[RECORDS FOR THIS EXERCISE]
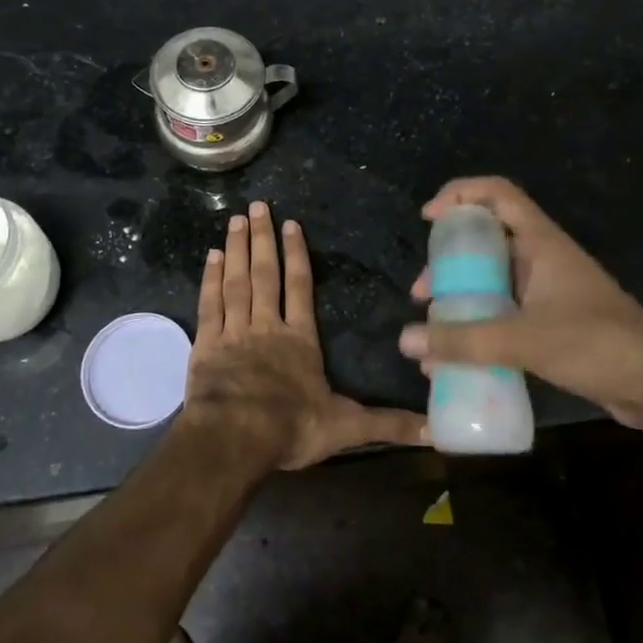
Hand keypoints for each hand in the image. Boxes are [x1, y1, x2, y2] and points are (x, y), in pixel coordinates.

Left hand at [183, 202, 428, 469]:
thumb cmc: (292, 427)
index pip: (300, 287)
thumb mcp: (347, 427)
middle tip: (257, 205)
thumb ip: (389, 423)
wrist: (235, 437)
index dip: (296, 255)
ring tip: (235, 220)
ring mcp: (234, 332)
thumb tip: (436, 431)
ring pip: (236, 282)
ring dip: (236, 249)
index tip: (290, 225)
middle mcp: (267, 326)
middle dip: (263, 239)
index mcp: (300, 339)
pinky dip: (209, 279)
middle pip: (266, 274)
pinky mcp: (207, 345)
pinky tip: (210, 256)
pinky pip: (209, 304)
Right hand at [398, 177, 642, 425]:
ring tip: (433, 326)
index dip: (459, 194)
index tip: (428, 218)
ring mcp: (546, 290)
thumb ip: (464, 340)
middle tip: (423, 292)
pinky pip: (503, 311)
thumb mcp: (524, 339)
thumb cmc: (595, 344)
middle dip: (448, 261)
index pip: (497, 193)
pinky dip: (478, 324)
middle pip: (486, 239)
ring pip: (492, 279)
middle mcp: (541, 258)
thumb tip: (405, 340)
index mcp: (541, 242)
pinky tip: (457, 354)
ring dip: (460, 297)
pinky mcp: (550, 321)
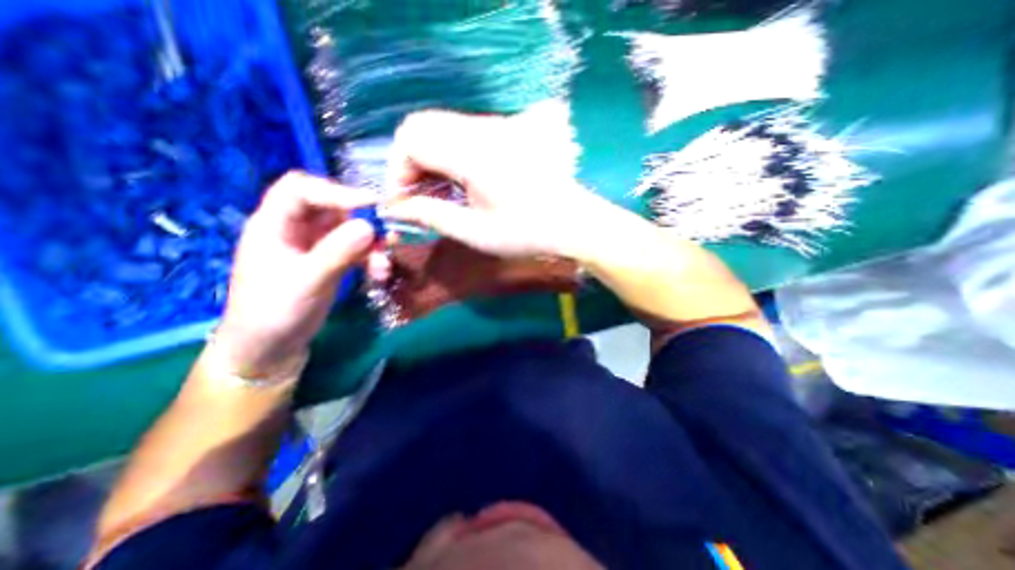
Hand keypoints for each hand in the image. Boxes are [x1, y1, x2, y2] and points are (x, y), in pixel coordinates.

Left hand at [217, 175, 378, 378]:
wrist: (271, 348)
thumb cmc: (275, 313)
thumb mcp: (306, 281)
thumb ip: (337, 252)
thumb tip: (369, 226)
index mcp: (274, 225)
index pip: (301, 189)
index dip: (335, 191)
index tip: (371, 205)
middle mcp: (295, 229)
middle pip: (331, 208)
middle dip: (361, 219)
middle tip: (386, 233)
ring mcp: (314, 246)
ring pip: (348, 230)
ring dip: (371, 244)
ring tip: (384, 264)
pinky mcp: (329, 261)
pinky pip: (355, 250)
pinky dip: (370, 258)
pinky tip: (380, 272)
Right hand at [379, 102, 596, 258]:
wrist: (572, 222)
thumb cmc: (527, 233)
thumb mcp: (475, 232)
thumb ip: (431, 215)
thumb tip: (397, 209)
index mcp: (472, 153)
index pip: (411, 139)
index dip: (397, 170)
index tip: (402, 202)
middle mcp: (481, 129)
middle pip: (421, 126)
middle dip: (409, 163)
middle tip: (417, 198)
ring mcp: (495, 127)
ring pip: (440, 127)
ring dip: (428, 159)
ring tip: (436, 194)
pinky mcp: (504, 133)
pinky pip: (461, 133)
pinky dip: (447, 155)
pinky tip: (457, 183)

[ACTIVITY] In the records above, find the line with "thumb mcp: (347, 427)"; write out exactly that line and each one after it, stopping after the line with "middle tip: (423, 292)".

[YOUR RESPONSE]
thumb mcp: (347, 427)
middle tip: (257, 205)
thumb ip: (389, 423)
wrist: (235, 437)
index dip: (296, 255)
ring tip: (235, 220)
ring mcp: (234, 332)
thumb tip: (436, 431)
ring pip: (236, 282)
ring dip: (236, 249)
index tip: (290, 225)
middle mcp: (267, 326)
middle dip: (263, 239)
index mcp: (300, 339)
pinky dip: (209, 279)
middle pip: (266, 274)
pinky mcp: (207, 345)
pinky tip: (210, 256)
pinky pip: (209, 304)
Right hand at [398, 177, 642, 425]:
ring tip: (433, 326)
index dip: (459, 194)
index tip: (428, 218)
ring mcp: (546, 290)
thumb ip: (464, 340)
middle tip: (423, 292)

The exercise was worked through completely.